* [Information shown]:
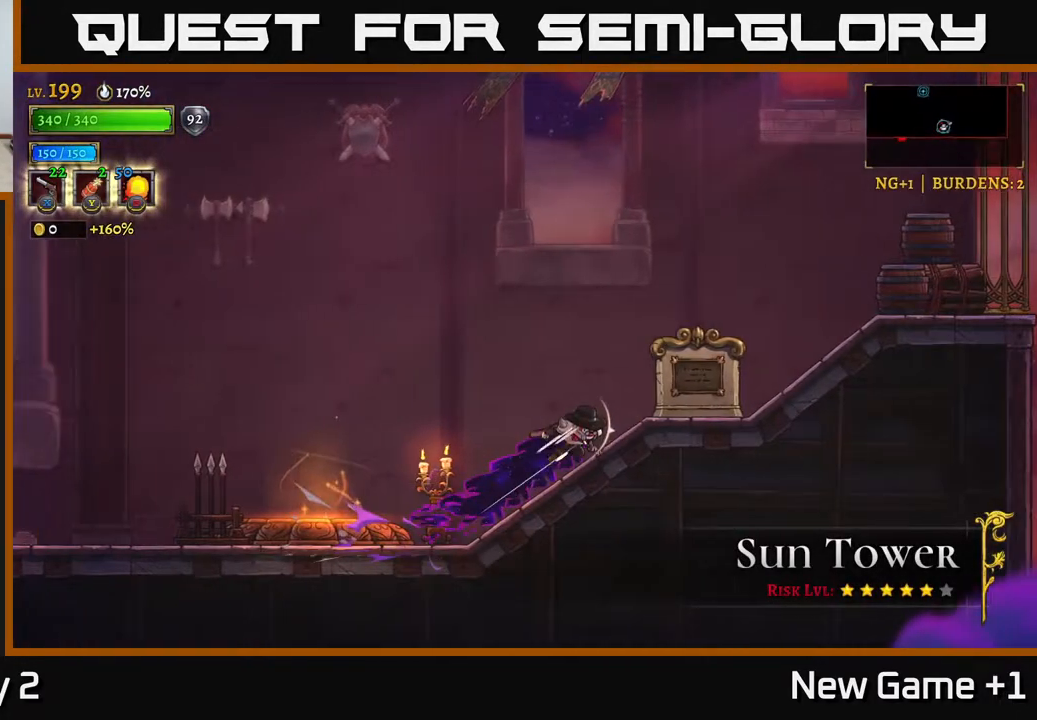
{"buttons": [], "left_stick": "left", "right_stick": "center", "events": [[417, "R2", "up"], [433, "left_stick", "left"]]}
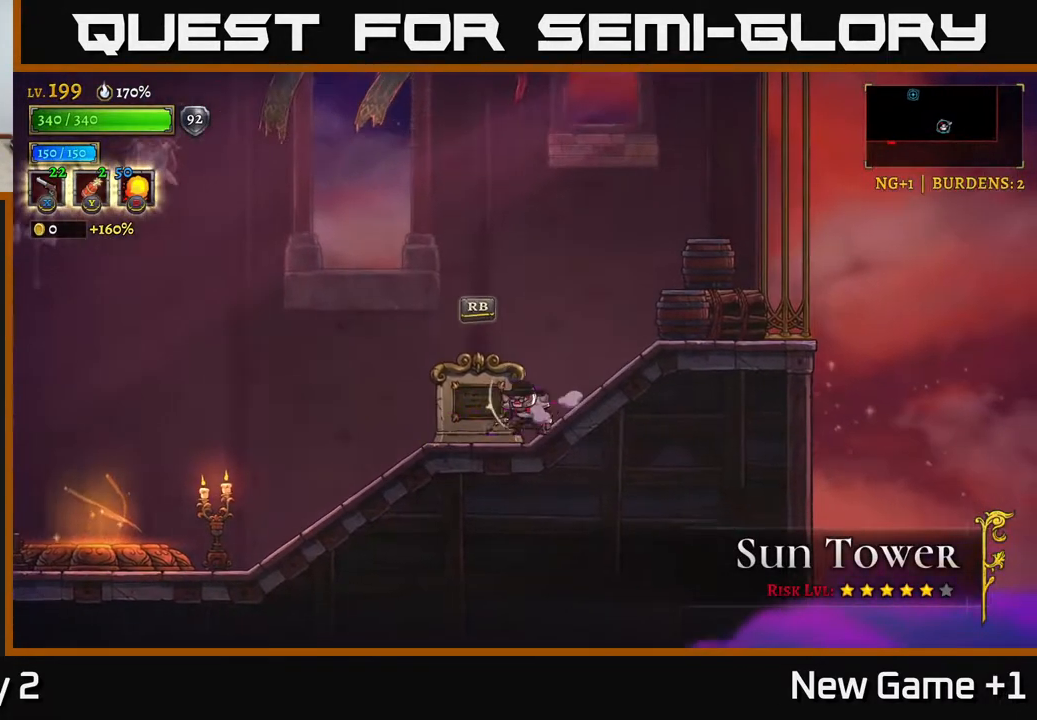
{"buttons": ["A"], "left_stick": "left", "right_stick": "center", "events": [[400, "A", "down"]]}
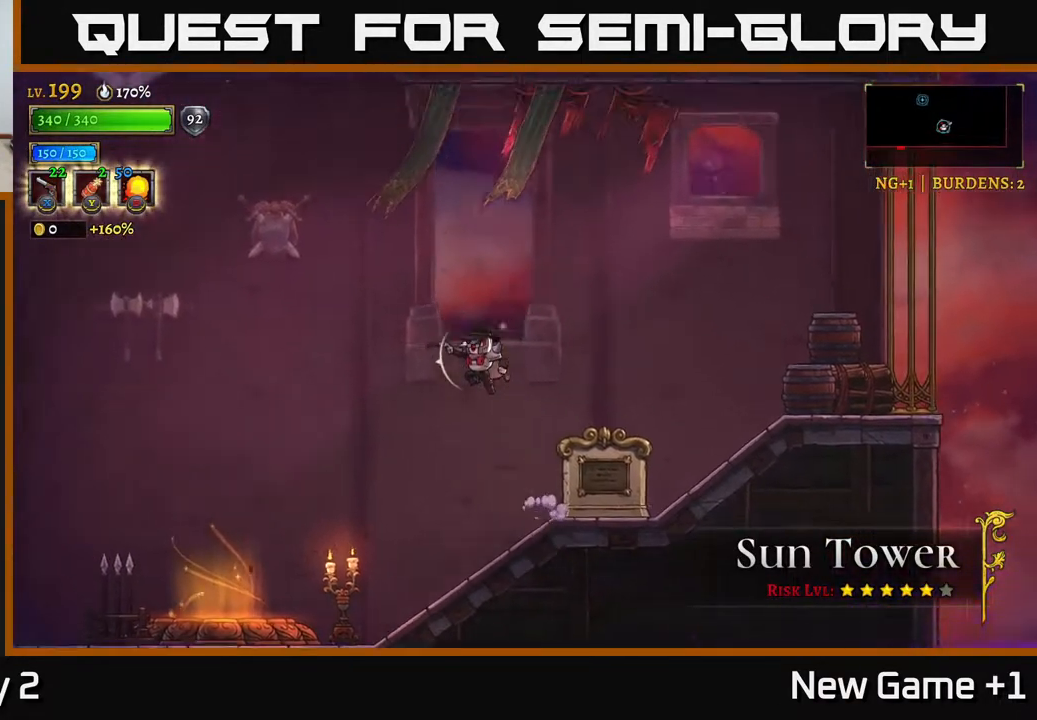
{"buttons": ["A", "L2"], "left_stick": "left", "right_stick": "center", "events": [[483, "L2", "down"]]}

* [Work item]:
Make an exact copy of the listing above. Do not include the pictures.

* [Solution]:
{"buttons": [], "left_stick": "left", "right_stick": "center", "events": [[417, "R2", "up"], [433, "left_stick", "left"]]}
{"buttons": ["A"], "left_stick": "left", "right_stick": "center", "events": [[400, "A", "down"]]}
{"buttons": ["A", "L2"], "left_stick": "left", "right_stick": "center", "events": [[483, "L2", "down"]]}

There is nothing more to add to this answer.